Graphic Design In the Wild – Day 15: The Making of Prince of Persia

I didn’t know it at the time, but video games were one of my first exposures to graphic design. The characters, the symbols, the 8-bit graphics, the cover art, all exposed my 8-year old self to graphic design ideas before I even knew what the term graphic design meant.

Enter the book The Making of Prince of Persia. This book is a collection of Jordan Mechner‘s journal entries while he was creating the game Prince of Persia. This documented journey of bringing a video game to life is a masterclass on book design. We’ll focus on the cover only today.

The Making of Prince of Persia is an example of scale. The designer (not sure who), scaled up the 8-bit prince to fill most of the cover. Leaving enough white space (or blue space) to give the 8-bit prince room to “leap” off the cover. The designer then contrasts the large image with one small DOS font for the title and author name. The DOS font reinforces the books 80s coding theme.

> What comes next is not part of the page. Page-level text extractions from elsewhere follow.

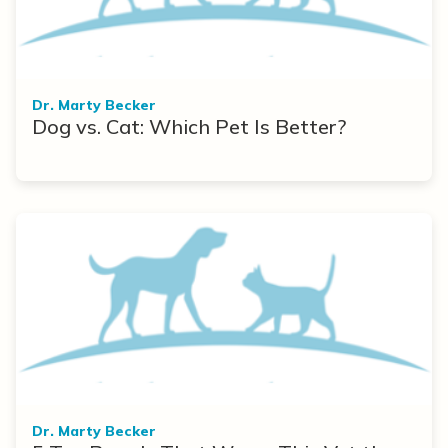
Dr. Marty Becker
Dog vs. Cat: Which Pet Is Better?
Dr. Marty Becker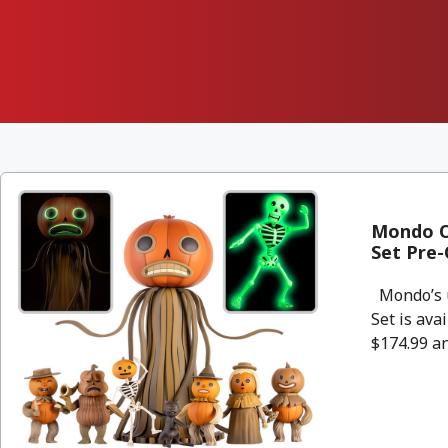
Mondo Ov
Set Pre-
Mondo’s u
Set is ava
$174.99 an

This is a counterintuitive choice for a book cover, but one that works. Usually the title font is large and prominent. But the giant 8-bit leaping prince instills the feeling that this book is an adventure. A page-turning experience you’ve never had before.

The Making of Prince of Persia , and other books by Stripe Press, are designed so well I want them all. Not only for their content, but for their visual beauty.